Along its western margin, the Greenland Ice Sheet flows seaward at speeds of roughly 100 m/yr. Embedded within the ice sheet are faster flowing (200–15,000 m/yr) outlet glaciers that discharge ice directly to the ocean. Each summer the ice sheet surface melts at rates that can exceed 2.5 m/yr. When glacial mass balance is negative, the excess ice and water lost to the ocean contributes to sea level rise. Recent changes—in particular, increased rates of speed (50–100%) for many large outlet glaciers—have amplified Greenland's contribution to sea-level rise from near zero in the 1990s to a current imbalance of roughly 150 to 250 Gtons/yr (equivalent to 0.4–0.7 mm of sea level rise per year).

Photo courtesy of Ian Joughin.

A lake bed bisected by an ~3 km long crack through which the lake drained in ~90 minutes.

Glacial motion results from a combination of internal deformation of ice under its own weight, sliding at the ice-bed interface, and deformation of underlying sediments. Basal sliding over a well-lubricated bed is often the source of fast (>100 m/yr) ice motion. Greenland's large coastal melt rates have prompted widespread speculation that a warmer climate will increase melting, which, in turn, will enhance basal lubrication and hasten ice-sheet retreat. Poor knowledge of this process, though, limits quantitative prediction of future ice sheet contribution to sea level rise, as noted by the Intergovernmental Panel on Climate Change.

To address such uncertainties, the NSF Arctic Natural Sciences program and the National Aeronautics and Space Administration jointly funded Ian Joughin of the University of Washington and Sarah Das of the Woods Hole Oceanographic Institution to investigate the role of Greenland's supra-glacial lakes in influencing ice sheet flow.

Joughin and Das initially focused on determining how water can make its way to the base of the ice sheet through ice more than 1 km thick. Several theoretical studies had suggested this could be accomplished through hydro-fracturing. Such fractures were thought to occur when water on the surface penetrates a crevasse or other surface crack. Because water is denser than ice, pressure at the bottom of a water-filled crack is higher than in adjacent ice, so the water effectively acts as a "wedge" driving the crack farther into the ice. If the water level drops as the crack opens, the pressure is relieved, and the crack stops propagating. If, however, the crack stays full, then it should propagate all the way through even the thickest ice. Supra-glacial lakes provide a large reservoir of water that could keep such propagating cracks filled.
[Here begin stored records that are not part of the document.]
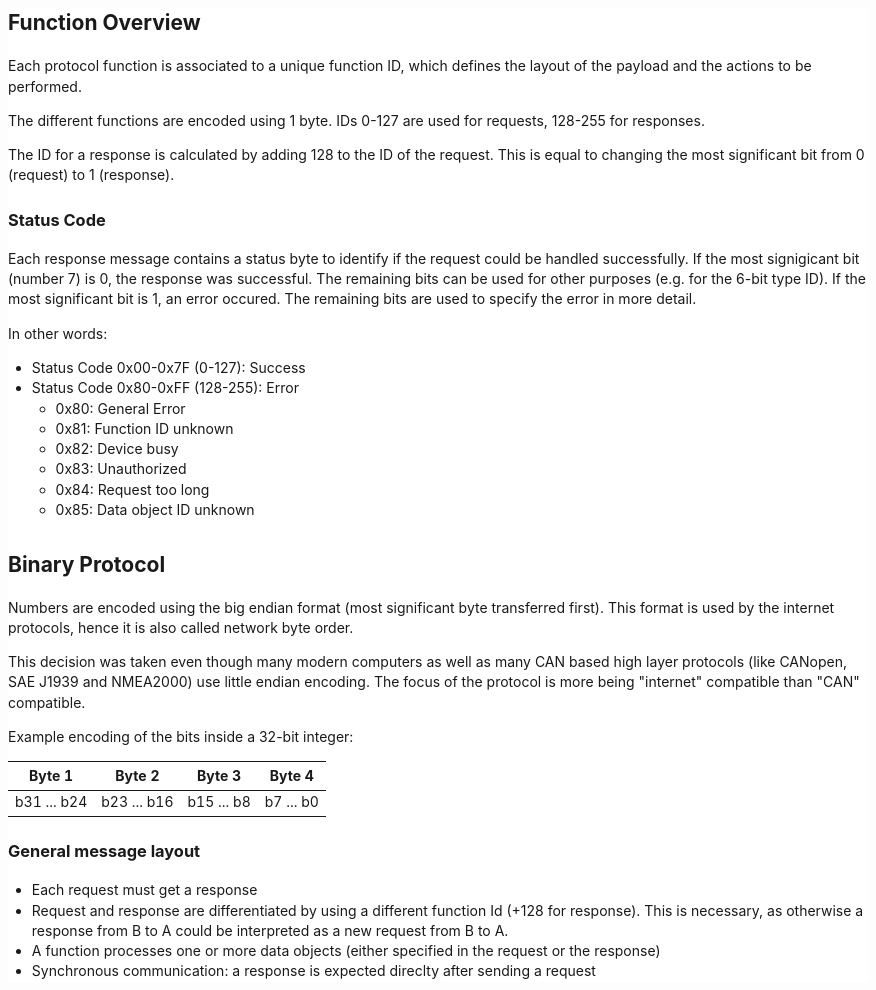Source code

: ## Function Overview

Each protocol function is associated to a unique function ID, which defines the layout of the payload and the actions to be performed. 

The different functions are encoded using 1 byte. IDs 0-127 are used for requests, 128-255 for responses.

The ID for a response is calculated by adding 128 to the ID of the request. This is equal to changing the most significant bit from 0 (request) to 1 (response).


### Status Code

Each response message contains a status byte to identify if the request could be handled successfully. If the most signigicant bit (number 7) is 0, the response was successful. The remaining bits can be used for other purposes (e.g. for the 6-bit type ID). If the most significant bit is 1, an error occured. The remaining bits are used to specify the error in more detail.

In other words:
- Status Code 0x00-0x7F (0-127): Success
- Status Code 0x80-0xFF (128-255): Error
    - 0x80: General Error
    - 0x81: Function ID unknown
    - 0x82: Device busy
    - 0x83: Unauthorized
    - 0x84: Request too long
    - 0x85: Data object ID unknown

## Binary Protocol

Numbers are encoded using the big endian format (most significant byte transferred first). This format is used by the internet protocols, hence it is also called network byte order.

This decision was taken even though many modern computers as well as many CAN based high layer protocols (like CANopen, SAE J1939 and NMEA2000) use little endian encoding. The focus of the protocol is more being "internet" compatible than "CAN" compatible. 

Example encoding of the bits inside a 32-bit integer:

<table><thead><tr>
    <th>Byte 1</th><th>Byte 2</th><th>Byte 3</th><th>Byte 4</th>
</tr></thead><tbody><tr>
    <td>b31 ... b24</td>
    <td>b23 ... b16</td>
    <td>b15 ... b8</td>
	<td>b7 ... b0</td>
</tr></tbody></table>


### General message layout

- Each request must get a response
- Request and response are differentiated by using a different function Id (+128 for response). This is necessary, as otherwise a response from B to A could be interpreted as a new request from B to A.
- A function processes one or more data objects (either specified in the request or the response)
- Synchronous communication: a response is expected direclty after sending a request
While the hydro-fracturing process was well established in theory, it was not clear whether it actually occurred in nature. To investigate this process, Joughin, Das, and their research team instrumented two lakes on the west coast of Greenland with Global Positioning Systems (GPS), seismometers, lake-level loggers, and weather stations. The instruments have been in place since 2006, and, over the three summer seasons thus far, data have been collected during six lake drainages. While it was known from satellite images that large lakes could drain overnight, the data indicated that the lakes could completely drain in 90 minutes or less, with flow into the crack exceeding the rate of flow over Niagara Falls (8,700 m3/s). The GPS also recorded uplift of the ice surface during the drainage events as the water flooded beneath the ice sheet, indicating it made it all the way to the glacial bed.

Photo courtesy of Ian Joughin.

A supra-glacial melt lake on the Greenland Ice Sheet at ~950 m elevation. The lake is ~1.5 km wide and ~10 m deep.

Although data from the lake sites clearly established that water does reach the bed, this investigation demonstrated that one of the more dire scenarios of run-away ice loss as surface melt lubricates the base of the ice sheet is unlikely to occur. Using a combination of GPS data and satellite images, the researchers showed that summer increases in speed averaging 50–100 m/yr occur over a broad area along the margin of the Greenland Ice Sheet. On the slow moving ice sheet (~100 m/yr), this increase represents almost a doubling in speed. On fast moving glaciers (500 to 15,000 m/yr), which move the bulk of the ice to the ocean, however, the effect of the seasonal increase in speed is small in a relative sense, having little effect on sea level.

Nevertheless, a sudden transition from a frozen to melted bed could have a substantial influence on flow. The base of an ice sheet can either be frozen so that ice must deform over it or melted so that ice can slide over it. A warming climate will likely cause inland migration of the zone where supra-glacial lakes form. If hydro-fracturing at these lakes can breach the thicker ice in the interior regions, where the ice is currently frozen to the bed, the heat delivered by the surface melt could thaw and lubricate the bed over a wide area, potentially destabilizing the ice sheet. Whether this represents a minor or major effect remains uncertain.